PROBLEM TO WORK ON:
Answer these questions from the passage on Lastest API tests.
1. Which HTTP methods can an API test use?
2. What does a latencyMs assertion check?
3. Which address ranges does the SSRF guard block?

PROVIDED PASSAGE:
________

Alongside browser-based visual tests, Lastest supports headless API tests — a first-class test type (testType: 'api') for exercising backend HTTP endpoints. API tests run in-process on the server with no browser and no Embedded Browser dispatch, then feed the same step-comparison and verdict pipeline as browser tests, so results, statuses, and shares work identically.


What an API test defines

Each API test stores an ApiTestDefinition:

Field Description
method GET / POST / PUT / PATCH / DELETE
url Absolute, or relative to the repository's base URL
headers Request headers
query Query-string parameters
body Request body (JSON or raw)
auth none, bearer (token), basic (username/password), or custom (arbitrary headers)
assertions One or more checks against the response (see below)
timeoutMs Optional per-request timeout

Assertions

Kind Checks
status Exact status code (equals) or one of a set (in)
header A response header's value
jsonPath A dot-path into the JSON response body
jsonSchema The response body validates against a JSON schema
bodyContains The raw body contains a substring
latencyMs Response latency is under a threshold

Result

Each run persists a result with passed, statusCode, latencyMs, per-assertion outcomes (expected vs actual), an optional responseSnippet, and any error — surfaced on the test's Success Criteria tab just like expect() assertions in browser tests.


Creating API tests

  • From captured network calls — Lastest can turn a real request observed during a browser run into a reproducible API test (method, URL, headers, payload), so you can assert on the backend behind a UI flow.
  • By hand — define the request and assertions directly.

Load / burst runner

API endpoints can be fired as a burst of concurrent requests (a lightweight load check). SSRF validation runs once up front for the burst, and every connection is still re-validated at connect time.


Security

API tests can target arbitrary URLs from the server, so every request is SSRF-guarded: hostnames are resolved and validated, and metadata / link-local / private ranges are blocked (matching the Embedded Browser egress policy).

________

DATA SHOWN:

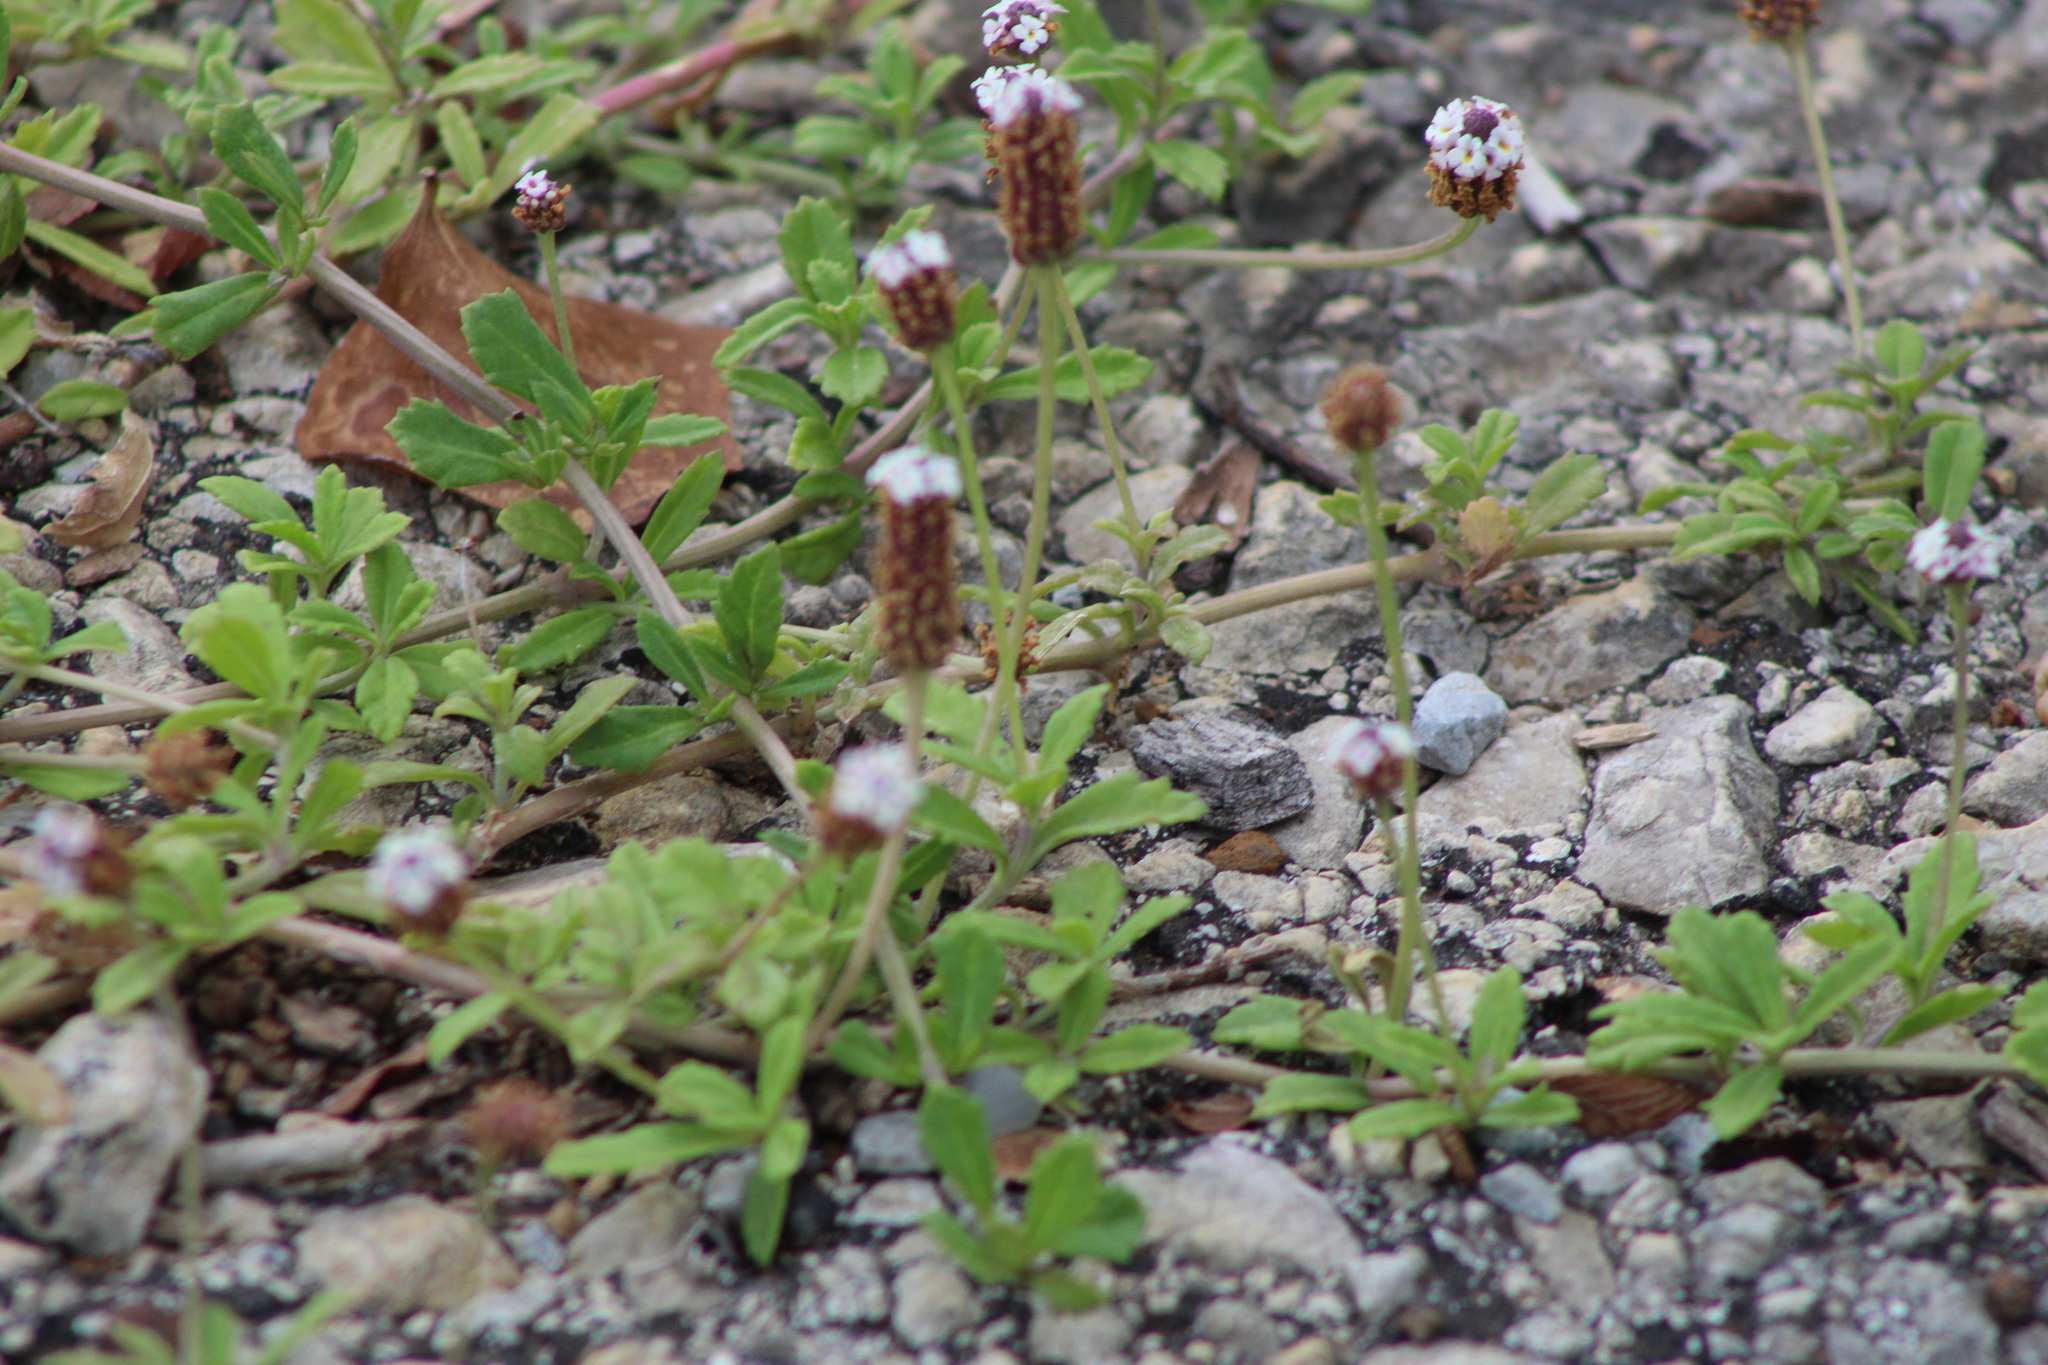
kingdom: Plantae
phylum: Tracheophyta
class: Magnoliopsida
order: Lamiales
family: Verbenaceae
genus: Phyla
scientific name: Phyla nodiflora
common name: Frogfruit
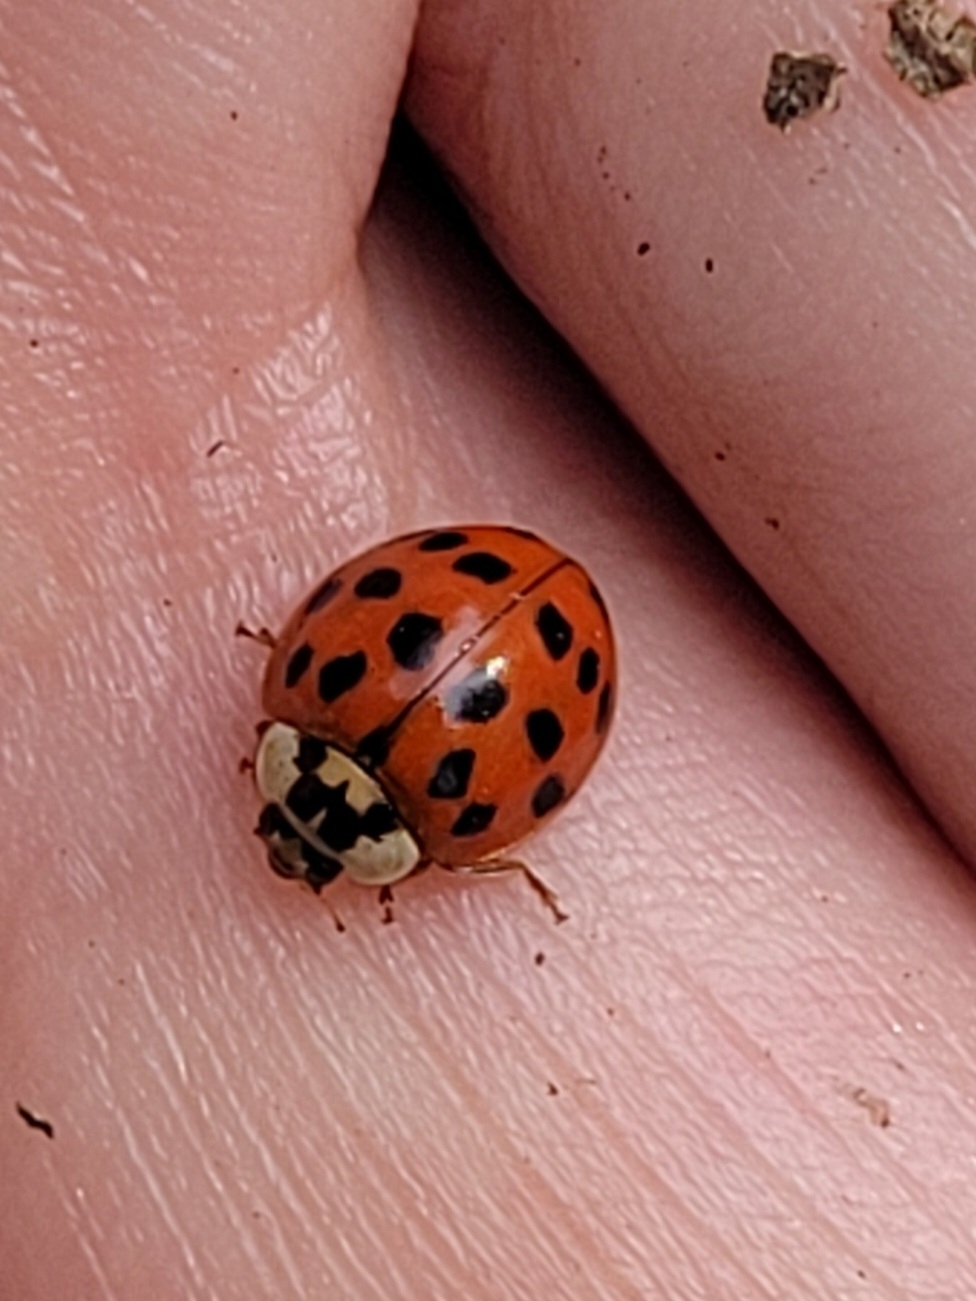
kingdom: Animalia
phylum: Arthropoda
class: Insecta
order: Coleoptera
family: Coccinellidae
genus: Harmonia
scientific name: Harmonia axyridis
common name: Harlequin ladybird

________

TASK OUTPUT:
1. GET, POST, PUT, PATCH and DELETE.
2. It checks that the response latency is under a threshold.
3. Metadata, link-local and private ranges.